The decision was announced after a case of foot-and-mouth disease (FMD) was confirmed in a herd of cattle on a farm in the Molemole district of Limpopo.

This is the second outbreak this year of the highly contagious viral disease in South Africa, which affects cloven-footed animals, such as cows, pigs and sheep.

“This is a tough blow for the livestock and game farmers in the country, who have already been brought to their knees by the disastrous drought,” said Henk van de Graaf, regional chairperson of TAU SA North.

Graaf said the ban on auctions held serious consequences for consumers, especially with the festive season around the corner. He cautioned consumers to prepare themselves for drastic increases in the price of meat and meat products.

“Meat will also become very scarce,” said Graaf.

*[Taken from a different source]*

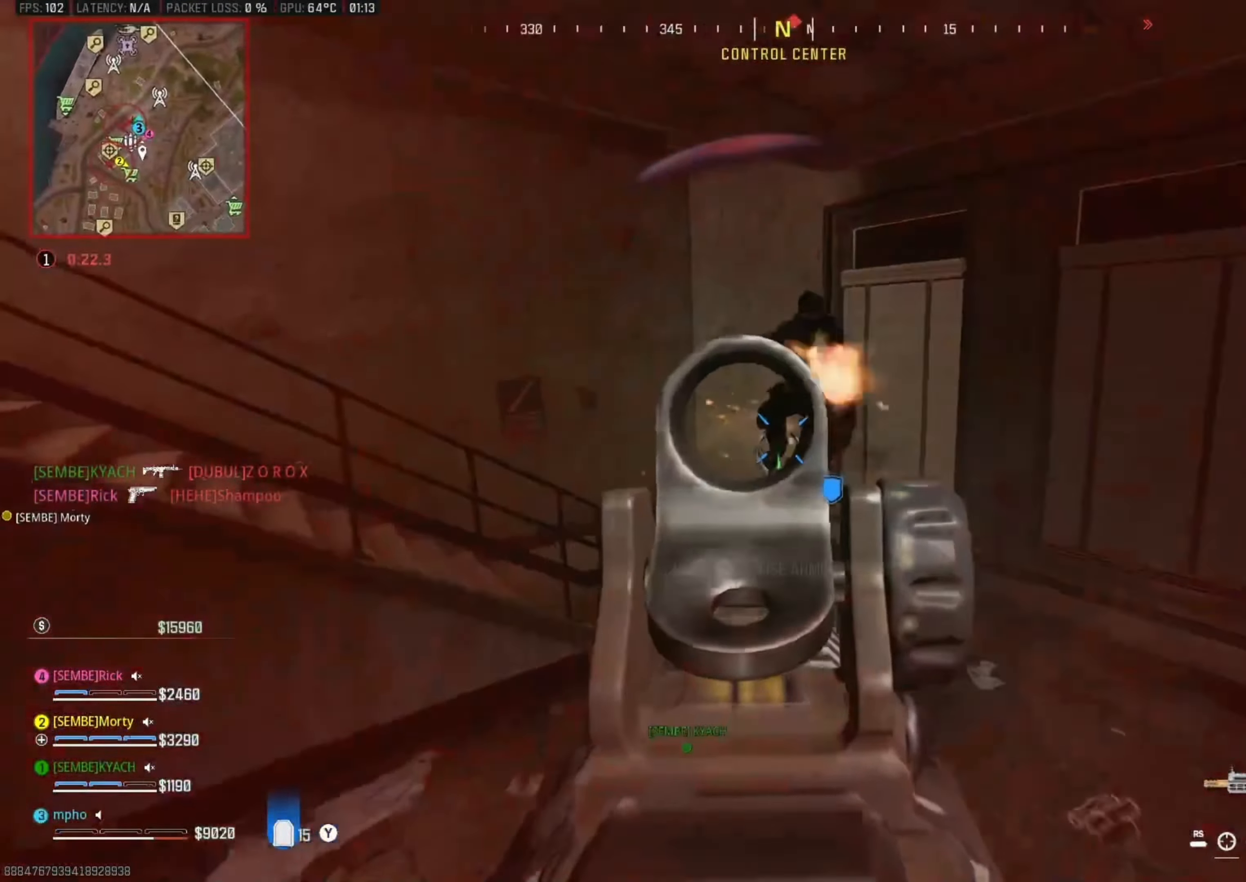
{"buttons": ["A", "L2", "R2"], "left_stick": "down-right", "right_stick": "center", "events": [[16, "left_stick", "down-left"], [66, "right_stick", "right"], [150, "left_stick", "down"], [150, "right_stick", "center"], [316, "right_stick", "up-left"], [400, "left_stick", "down-right"], [416, "right_stick", "center"], [483, "A", "down"]]}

Meanwhile, various neighbouring countries had also suspended animal imports from South Africa, due to the FMD outbreak.

Zimbabwe reactivated its ban last week, while eSwatini and Mozambique followed.

According to Bongani Masuku, principal secretary of eSwatini’s Ministry of Agriculture, the country’s government wanted to protect its citizens from the disease, and he said the ban would only be lifted once the situation had improved.

A Mozambican government official also recently announced that the country would ban all meat imports and by-products from cattle, goats, sheep and pigs from South Africa.

The Mozambican Ministry of Agriculture and Food Security said it had strengthened enforcement measures, particularly in border areas.